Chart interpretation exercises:
──────────

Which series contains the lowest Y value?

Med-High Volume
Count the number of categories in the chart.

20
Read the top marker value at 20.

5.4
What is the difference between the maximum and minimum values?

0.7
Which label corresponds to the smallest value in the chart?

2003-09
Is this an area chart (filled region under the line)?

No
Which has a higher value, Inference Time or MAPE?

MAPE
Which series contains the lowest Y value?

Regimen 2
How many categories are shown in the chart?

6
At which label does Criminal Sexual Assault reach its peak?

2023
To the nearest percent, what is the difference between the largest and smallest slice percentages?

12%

──────────

**TASK INSTRUCTIONS**. Rewrite the lines above, substituting "graph" for every "chart" and keeping all other wording the same.

**RESPONSE**.
Which series contains the lowest Y value?

Med-High Volume
Count the number of categories in the graph.

20
Read the top marker value at 20.

5.4
What is the difference between the maximum and minimum values?

0.7
Which label corresponds to the smallest value in the graph?

2003-09
Is this an area graph (filled region under the line)?

No
Which has a higher value, Inference Time or MAPE?

MAPE
Which series contains the lowest Y value?

Regimen 2
How many categories are shown in the graph?

6
At which label does Criminal Sexual Assault reach its peak?

2023
To the nearest percent, what is the difference between the largest and smallest slice percentages?

12%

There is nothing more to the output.